My apologies to anyone who hasn't seen this movie. It's sort of ubiquitous in North America, most likely because the TV station TBS runs it for 24 hours over Christmas Day. But while we make a ton of obscure references to lines and terms in the film, there was a point where we all had to admit that probably none of us had seen the whole thing from beginning to end in one shot - we'd seen different chunks of it at different times, and it eventually added up to seeing all of it. So if you don't have the slightest clue what we're talking about, follow the links up there for the wikipedia article and the 30 second version with bunnies, and I think you'll be pretty well caught up.

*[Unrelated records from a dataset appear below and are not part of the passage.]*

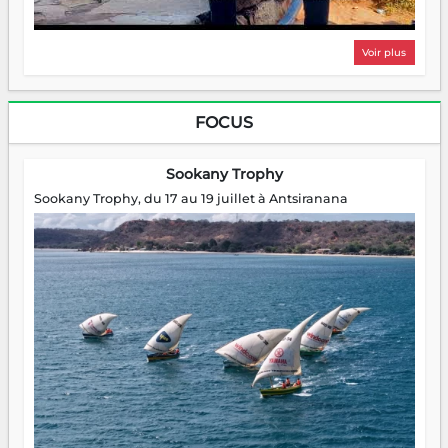
Voir plus
FOCUS
Sookany Trophy
Sookany Trophy, du 17 au 19 juillet à Antsiranana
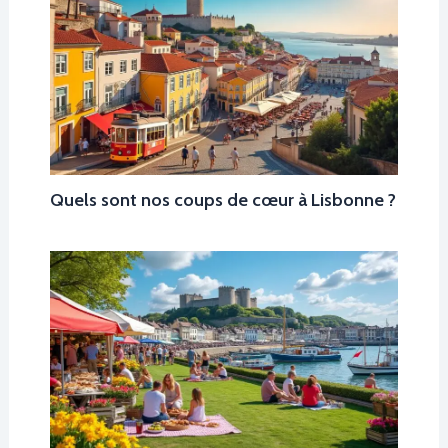
Quels sont nos coups de cœur à Lisbonne ?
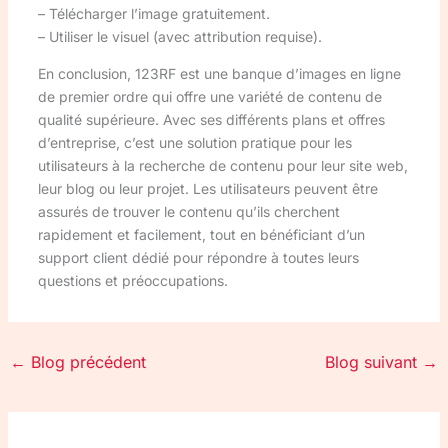
– Télécharger l’image gratuitement.
– Utiliser le visuel (avec attribution requise).
En conclusion, 123RF est une banque d’images en ligne
de premier ordre qui offre une variété de contenu de
qualité supérieure. Avec ses différents plans et offres
d’entreprise, c’est une solution pratique pour les
utilisateurs à la recherche de contenu pour leur site web,
leur blog ou leur projet. Les utilisateurs peuvent être
assurés de trouver le contenu qu’ils cherchent
rapidement et facilement, tout en bénéficiant d’un
support client dédié pour répondre à toutes leurs
questions et préoccupations.
←
Blog précédent
Blog suivant
→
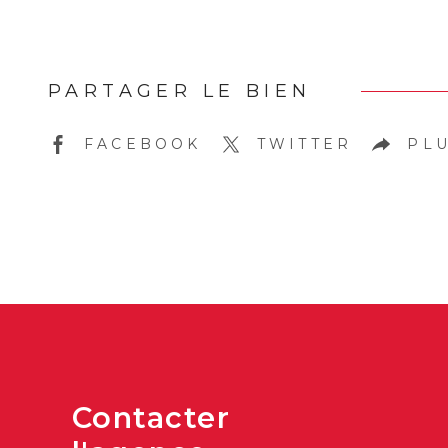
PARTAGER LE BIEN
FACEBOOK
TWITTER
PLU
Contacter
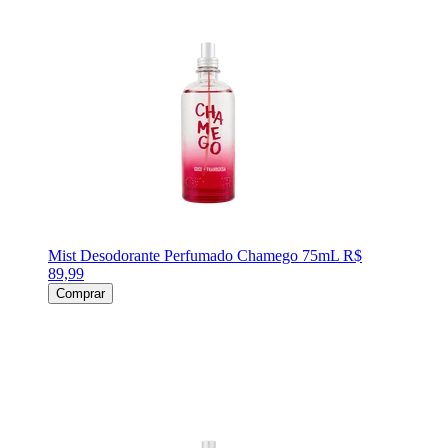
Mist Desodorante Perfumado Chamego 75mL
R$
89,99
Comprar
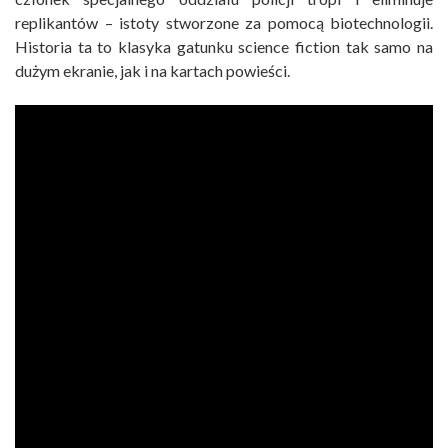
replikantów – istoty stworzone za pomocą biotechnologii.
Historia ta to klasyka gatunku science fiction tak samo na
dużym ekranie, jak i na kartach powieści.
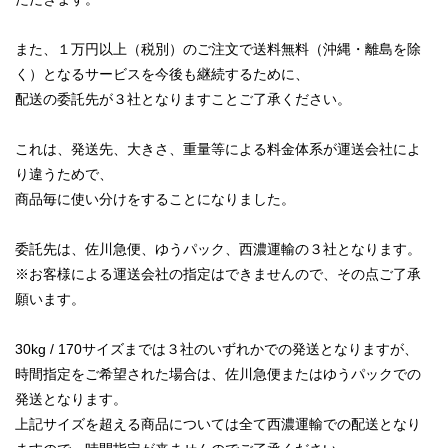
また、１万円以上（税別）のご注文で送料無料（沖縄・離島を除
く）となるサービスを今後も継続するために、
配送の委託先が３社となりますことご了承ください。
これは、発送先、大きさ、重量等による料金体系が運送会社によ
り違うためで、
商品毎に使い分けをすることになりました。
委託先は、佐川急便、ゆうパック、西濃運輸の３社となります。
※お客様による運送会社の指定はできませんので、その点ご了承
願います。
30kg / 170サイズまでは３社のいずれかでの発送となりますが、
時間指定をご希望された場合は、佐川急便またはゆうパックでの
発送となります。
上記サイズを超える商品については全て西濃運輸での配送となり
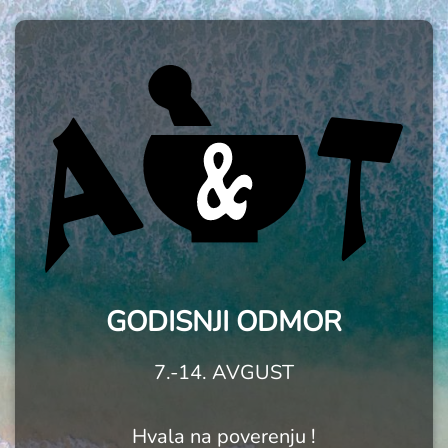
GODISNJI ODMOR
7.-14. AVGUST
Hvala na poverenju !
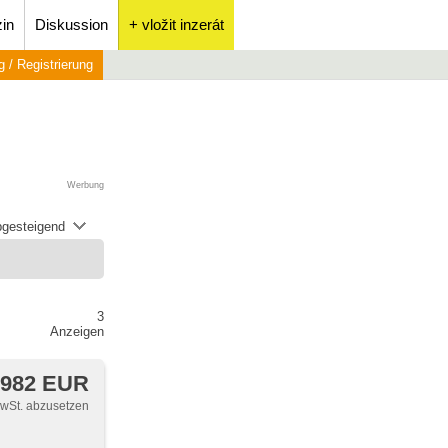
in
Diskussion
+ vložit inzerát
 / Registrierung
Werbung
abgesteigend
3
Anzeigen
 982 EUR
MwSt. abzusetzen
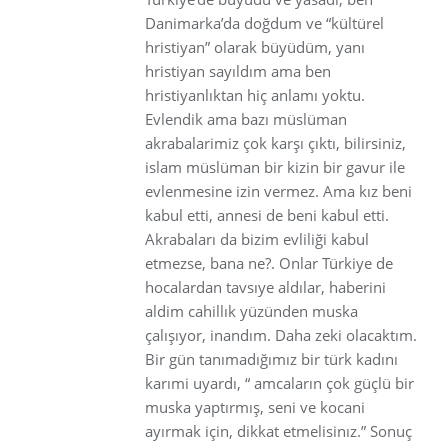
Danimarka’da doğdum ve “kültürel
hristiyan” olarak büyüdüm, yanı
hristiyan sayıldım ama ben
hristiyanlıktan hiç anlamı yoktu.
Evlendik ama bazı müslüman
akrabalarimiz çok karşı çıktı, bilirsiniz,
islam müslüman bir kizin bir gavur ile
evlenmesine izin vermez. Ama kız beni
kabul etti, annesi de beni kabul etti.
Akrabaları da bizim evliliği kabul
etmezse, bana ne?. Onlar Türkiye de
hocalardan tavsıye aldılar, haberini
aldim cahillık yüzünden muska
çalışıyor, inandım. Daha zeki olacaktım.
Bir gün tanımadığımız bir türk kadını
karımi uyardı, “ amcaların çok güçlü bir
muska yaptırmış, seni ve kocani
ayırmak için, dikkat etmelisinız.” Sonuç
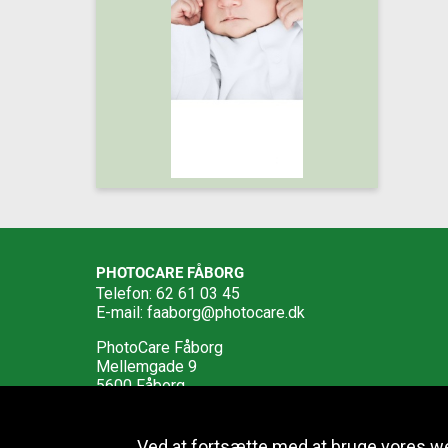
PHOTOCARE FÅBORG
Telefon: 62 61 03 45
E-mail:
faaborg@photocare.dk
PhotoCare Fåborg
Mellemgade 9
5600 Fåborg
Ved at fortsætte med at bruge vores w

In order to keep in the stories from that nasty elf, the lovely Patty Johnson (LaFontaine), I had to cut pretty well everything else in the museum, which is a trove of memorabilia with everything from scripts and behind-the-scenes photos to Randy's snowsuit. But I think you can tell anyway that the guys who put that place together weren't half-assed about anything.

Researching the links, I learned that the man whose stories made up A Christmas Story, Jean Shepherd, was not just a writer (though that would have been plenty), but a radio personality and voiceover artist. That might not be such a surprise considering his voiceover performance as adult Ralphie in the movie. Shepherd first worked in radio as a DJ, but he started telling stories more than he was playing music, so his path in radio soon changed to becoming a storyteller full-time. In fact, that was how Bob Clark discovered him. According to one of the trivia articles on the A Christmas Story House site:

In the late 1960s, "A Christmas Story" director Bob Clark was driving to a date's house when he happened upon a broadcast of radio personality and writer Jean Shepherd's recollections of growing up in Indiana in the late '30s and early '40s. Clark wound up driving around the block for almost an hour, glued to the radio until the program was over.

"My date was not happy," Clark said, but he knew right away he wanted to make a movie out of the stories, many of which first appeared in Playboy magazine and were collected in Shepherd’s 1966 book, "In God We Trust: All Others Pay Cash."
Jim Clavin, of the Shepherd fansite Flick Lives, writes about listening to Shepherd on New York's WOR:
Here, he spent the next 22 years talking to "me". Every Jean Shepherd listener will tell you that, as he sat there in front of the radio, or had it tucked beneath his pillow, Shep was talking only to "me". He had a method of talking as if he were sitting in your living room holding a casual conversation, discussing auto racing, or a recent trip abroad.
Sounds like that guy would've made a damn good podcaster.